> Listed entries
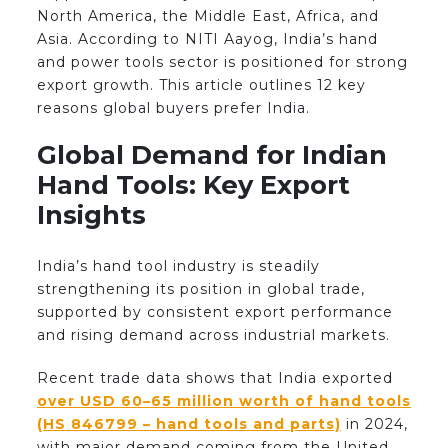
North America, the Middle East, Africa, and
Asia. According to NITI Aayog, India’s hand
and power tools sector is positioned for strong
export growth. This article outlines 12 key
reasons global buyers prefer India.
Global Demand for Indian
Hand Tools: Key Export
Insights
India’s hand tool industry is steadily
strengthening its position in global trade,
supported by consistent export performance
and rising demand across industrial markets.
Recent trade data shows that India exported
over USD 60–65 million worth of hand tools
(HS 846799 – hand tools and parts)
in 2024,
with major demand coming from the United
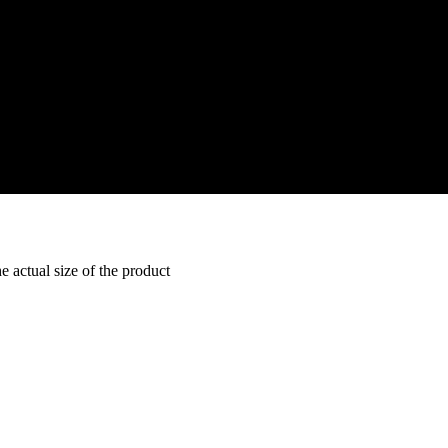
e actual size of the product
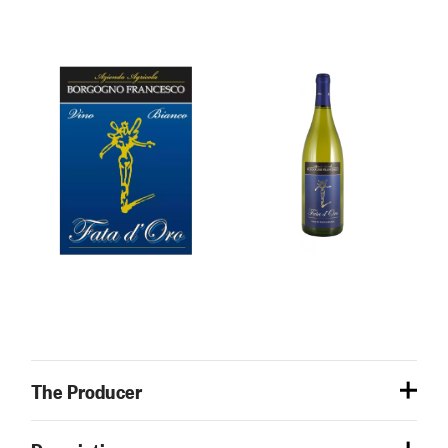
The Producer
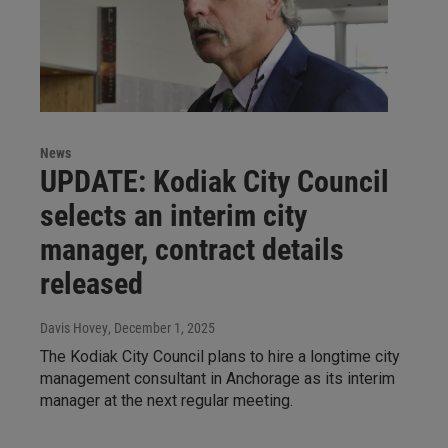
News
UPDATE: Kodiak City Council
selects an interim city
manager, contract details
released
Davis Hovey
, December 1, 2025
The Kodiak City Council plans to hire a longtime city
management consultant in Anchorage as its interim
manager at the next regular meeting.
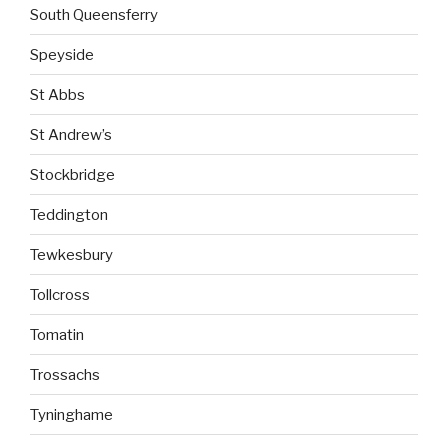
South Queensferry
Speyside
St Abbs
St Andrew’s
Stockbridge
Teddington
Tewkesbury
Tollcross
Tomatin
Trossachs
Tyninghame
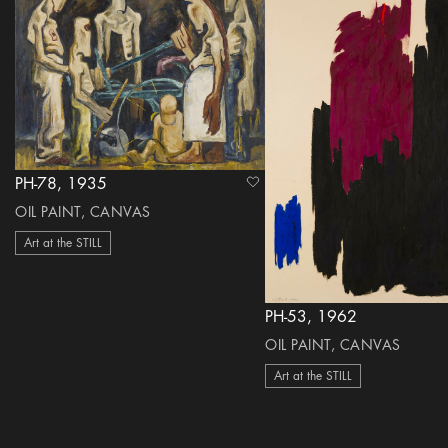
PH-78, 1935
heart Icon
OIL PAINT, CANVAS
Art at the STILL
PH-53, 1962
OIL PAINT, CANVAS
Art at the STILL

> Your instructions
Each line from the top of the records through the one containing "supported by consistent export performance" needs to be transcribed exactly, without pictures.

> Task result
North America, the Middle East, Africa, and
Asia. According to NITI Aayog, India’s hand
and power tools sector is positioned for strong
export growth. This article outlines 12 key
reasons global buyers prefer India.
Global Demand for Indian
Hand Tools: Key Export
Insights
India’s hand tool industry is steadily
strengthening its position in global trade,
supported by consistent export performance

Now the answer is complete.